═══ SOURCE TEXT
UN's Corporate Partnerships Will Be Reviewed, While New Teaming Up with
Microsoft, and UNDP Continues
Byline:
Matthew Russell Lee at the U.N.
UNITED NATIONS, July
13 -- The UN under Kofi Annan has increasingly worked with corporations.
Questions have been raised about background checks and safeguards. A day after
Inner City Press reported that the UN's Geneva-based refugee agency had not
known that Swiss banker Ivan Pictet is on the UN Investment Committee when the
UNHCR Kashmir Relief Note placed money with the Pictet Funds India Equity fund,
the agency's spokesman mused, "Isn't the UN Investment Fund based in New York?"
Inner
City Press asked if it would have been helpful to UNHCR if the UN system had a
database of the companies controlled by the outside business people who serve on
bodies like the UN Investment Committee. A Google search for that committee and
Pictet found close to nothing. It appears that there is no easy way to find who
is on the UN Investment Committee.
══════
• **WRITTEN INSTRUCTION 1**
In the article on UN corporate partnerships, which fund did the UNHCR Kashmir Relief Note place money with?
• **WRITTEN INSTRUCTION 2**
Shorten the paragraph of the article on UN corporate partnerships that begins "Inner City Press asked if it would have been helpful," keeping its main facts.
• **WRITTEN INSTRUCTION 3**
Continue the article on UN corporate partnerships after its final sentence.
The entries after the article on UN corporate partnerships have nothing to do with it.
═══ RECORDS PROVIDED
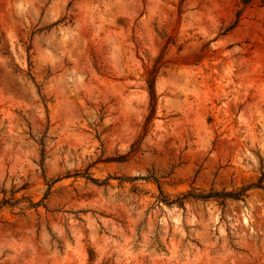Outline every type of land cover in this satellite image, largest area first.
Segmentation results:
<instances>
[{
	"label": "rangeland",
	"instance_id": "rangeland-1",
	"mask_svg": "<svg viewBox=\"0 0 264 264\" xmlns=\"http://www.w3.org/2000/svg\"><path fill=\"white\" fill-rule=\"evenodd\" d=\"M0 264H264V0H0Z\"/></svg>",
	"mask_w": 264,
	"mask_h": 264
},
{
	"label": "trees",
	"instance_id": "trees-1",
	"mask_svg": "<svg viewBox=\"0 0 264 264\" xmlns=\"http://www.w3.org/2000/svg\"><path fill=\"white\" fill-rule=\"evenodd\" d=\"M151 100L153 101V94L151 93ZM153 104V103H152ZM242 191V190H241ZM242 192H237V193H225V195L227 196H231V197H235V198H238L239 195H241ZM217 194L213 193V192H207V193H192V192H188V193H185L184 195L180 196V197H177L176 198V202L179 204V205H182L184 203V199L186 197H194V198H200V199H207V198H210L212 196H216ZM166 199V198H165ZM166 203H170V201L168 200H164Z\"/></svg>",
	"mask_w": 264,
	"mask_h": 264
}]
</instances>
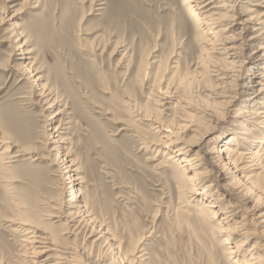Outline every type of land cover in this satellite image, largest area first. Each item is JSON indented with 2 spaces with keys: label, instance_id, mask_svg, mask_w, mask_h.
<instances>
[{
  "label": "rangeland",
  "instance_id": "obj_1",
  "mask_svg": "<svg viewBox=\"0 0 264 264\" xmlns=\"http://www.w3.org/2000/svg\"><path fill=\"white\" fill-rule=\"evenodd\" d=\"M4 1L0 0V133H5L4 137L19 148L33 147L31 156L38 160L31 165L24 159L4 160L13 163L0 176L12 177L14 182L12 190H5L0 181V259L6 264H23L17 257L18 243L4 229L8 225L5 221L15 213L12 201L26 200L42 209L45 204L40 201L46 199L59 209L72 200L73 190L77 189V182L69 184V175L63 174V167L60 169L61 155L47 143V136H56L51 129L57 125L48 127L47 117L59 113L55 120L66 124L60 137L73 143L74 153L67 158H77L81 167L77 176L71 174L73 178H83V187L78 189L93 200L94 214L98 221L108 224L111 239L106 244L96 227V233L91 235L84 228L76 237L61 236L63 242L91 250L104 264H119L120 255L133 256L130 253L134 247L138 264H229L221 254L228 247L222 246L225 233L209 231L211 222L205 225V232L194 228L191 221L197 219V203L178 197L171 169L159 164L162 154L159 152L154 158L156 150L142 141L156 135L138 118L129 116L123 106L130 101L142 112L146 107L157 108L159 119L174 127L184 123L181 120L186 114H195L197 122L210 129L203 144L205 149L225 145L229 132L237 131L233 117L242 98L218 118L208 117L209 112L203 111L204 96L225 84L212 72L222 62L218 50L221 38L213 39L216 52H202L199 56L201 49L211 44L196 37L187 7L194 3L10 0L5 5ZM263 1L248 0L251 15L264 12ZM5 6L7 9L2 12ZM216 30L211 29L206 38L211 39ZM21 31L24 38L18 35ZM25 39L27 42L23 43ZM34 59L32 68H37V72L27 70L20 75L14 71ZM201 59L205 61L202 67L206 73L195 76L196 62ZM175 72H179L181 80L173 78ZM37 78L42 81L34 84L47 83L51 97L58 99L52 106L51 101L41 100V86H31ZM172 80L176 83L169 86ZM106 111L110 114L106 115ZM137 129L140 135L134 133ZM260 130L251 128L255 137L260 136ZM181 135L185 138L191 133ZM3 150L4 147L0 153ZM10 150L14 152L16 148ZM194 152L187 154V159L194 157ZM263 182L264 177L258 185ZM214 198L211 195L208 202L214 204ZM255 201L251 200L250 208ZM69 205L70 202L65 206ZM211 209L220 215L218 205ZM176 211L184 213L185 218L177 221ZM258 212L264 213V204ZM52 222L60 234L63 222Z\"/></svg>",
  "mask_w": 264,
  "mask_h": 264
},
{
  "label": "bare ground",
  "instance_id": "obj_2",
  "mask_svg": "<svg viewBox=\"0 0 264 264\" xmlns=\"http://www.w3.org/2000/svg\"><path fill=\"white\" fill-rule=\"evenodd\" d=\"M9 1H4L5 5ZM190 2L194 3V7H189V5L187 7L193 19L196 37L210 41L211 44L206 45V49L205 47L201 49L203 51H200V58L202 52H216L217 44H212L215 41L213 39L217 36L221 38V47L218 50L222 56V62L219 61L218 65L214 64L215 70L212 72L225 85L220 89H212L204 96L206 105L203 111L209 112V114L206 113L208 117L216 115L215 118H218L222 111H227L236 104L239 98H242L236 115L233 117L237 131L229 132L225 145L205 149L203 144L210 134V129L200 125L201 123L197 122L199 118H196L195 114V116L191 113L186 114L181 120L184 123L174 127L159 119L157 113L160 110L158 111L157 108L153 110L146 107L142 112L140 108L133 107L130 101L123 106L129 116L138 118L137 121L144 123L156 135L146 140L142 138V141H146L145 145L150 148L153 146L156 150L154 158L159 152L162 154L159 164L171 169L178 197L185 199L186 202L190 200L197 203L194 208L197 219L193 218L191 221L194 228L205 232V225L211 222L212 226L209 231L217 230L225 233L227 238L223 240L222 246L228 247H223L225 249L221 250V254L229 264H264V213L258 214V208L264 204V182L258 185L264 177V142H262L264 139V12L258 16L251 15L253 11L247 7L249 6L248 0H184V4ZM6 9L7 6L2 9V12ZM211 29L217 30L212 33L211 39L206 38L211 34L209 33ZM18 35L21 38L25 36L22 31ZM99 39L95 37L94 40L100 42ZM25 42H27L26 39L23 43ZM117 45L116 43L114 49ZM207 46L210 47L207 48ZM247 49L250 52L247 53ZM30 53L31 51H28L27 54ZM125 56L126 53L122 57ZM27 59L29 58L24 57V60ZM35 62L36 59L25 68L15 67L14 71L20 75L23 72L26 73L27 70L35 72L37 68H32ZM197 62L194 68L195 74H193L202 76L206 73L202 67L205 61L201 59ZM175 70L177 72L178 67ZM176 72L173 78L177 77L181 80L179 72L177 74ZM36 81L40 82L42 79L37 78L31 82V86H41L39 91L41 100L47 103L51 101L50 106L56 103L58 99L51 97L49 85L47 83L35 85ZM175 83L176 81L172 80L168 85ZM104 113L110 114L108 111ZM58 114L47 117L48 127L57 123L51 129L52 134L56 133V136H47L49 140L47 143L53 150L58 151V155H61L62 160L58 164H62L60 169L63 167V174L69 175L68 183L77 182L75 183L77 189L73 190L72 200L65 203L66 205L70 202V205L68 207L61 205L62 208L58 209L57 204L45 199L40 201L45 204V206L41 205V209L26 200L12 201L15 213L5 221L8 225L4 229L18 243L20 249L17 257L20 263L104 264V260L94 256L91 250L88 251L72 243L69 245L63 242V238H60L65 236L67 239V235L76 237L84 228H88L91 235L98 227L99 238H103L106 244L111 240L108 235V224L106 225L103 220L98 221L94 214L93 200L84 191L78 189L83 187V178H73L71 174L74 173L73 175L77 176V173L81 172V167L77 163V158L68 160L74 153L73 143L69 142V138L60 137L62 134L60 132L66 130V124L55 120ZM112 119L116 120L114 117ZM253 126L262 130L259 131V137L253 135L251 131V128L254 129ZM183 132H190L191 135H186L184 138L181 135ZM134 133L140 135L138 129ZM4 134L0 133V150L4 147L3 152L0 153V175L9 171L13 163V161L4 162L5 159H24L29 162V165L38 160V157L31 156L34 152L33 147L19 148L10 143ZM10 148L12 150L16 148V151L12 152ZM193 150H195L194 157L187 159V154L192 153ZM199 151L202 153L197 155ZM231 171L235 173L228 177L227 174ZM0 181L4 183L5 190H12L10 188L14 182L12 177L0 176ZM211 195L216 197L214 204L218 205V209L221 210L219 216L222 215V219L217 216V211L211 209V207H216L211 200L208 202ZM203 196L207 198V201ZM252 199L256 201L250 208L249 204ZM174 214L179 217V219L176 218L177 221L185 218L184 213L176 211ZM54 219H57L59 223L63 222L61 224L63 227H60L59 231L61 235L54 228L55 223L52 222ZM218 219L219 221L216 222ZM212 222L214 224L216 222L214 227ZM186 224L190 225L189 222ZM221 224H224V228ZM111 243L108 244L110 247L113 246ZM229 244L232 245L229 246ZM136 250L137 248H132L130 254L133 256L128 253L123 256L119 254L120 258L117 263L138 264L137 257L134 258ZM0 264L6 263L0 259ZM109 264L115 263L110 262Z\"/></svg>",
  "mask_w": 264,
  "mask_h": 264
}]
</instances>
══════
• **EXERCISE ANSWER 1**
The Pictet Funds India Equity fund.

• **EXERCISE ANSWER 2**
Inner City Press asked whether a UN-system database of companies controlled by outside business people on bodies like the UN Investment Committee would have helped UNHCR. A Google search for the committee and Pictet found almost nothing, and there seems to be no easy way to learn who sits on the committee.

• **EXERCISE ANSWER 3**
UNHCR's
Ron Redmond answered that that it would "have been helpful to have that type of
information... For UNHCR to look it up is labor intensive, with all the possible
company names." He later added in writing, "Any additional information on
prospective corporate partners is of course always welcome; it would facilitate
our screening processes." Mr. Redmond states that UNHCR was never required to
ask SocGen to cease using the UNHCR visibility logo, in part because the
brochure that it was on was only intended to be used for a brief period. But
records show that individuals high in UN Headquarters chided UNHCR for the use
of such terms as UNHCR "teams up" with SocGen. Despite this in-house chiding, or
perhaps because the chiders refuse in their defensiveness to comment for the
record, this practice continues in the UN system to this day, literally. Click
here to
view the UN's World Tourism Organization's July 12, 2006 press release, "UN
tourism agency teams up with Microsoft,"
which was published on the UN News Center just as UNHCR SocGen-derilab's April
5, 2006 press release was. They just keep teaming up.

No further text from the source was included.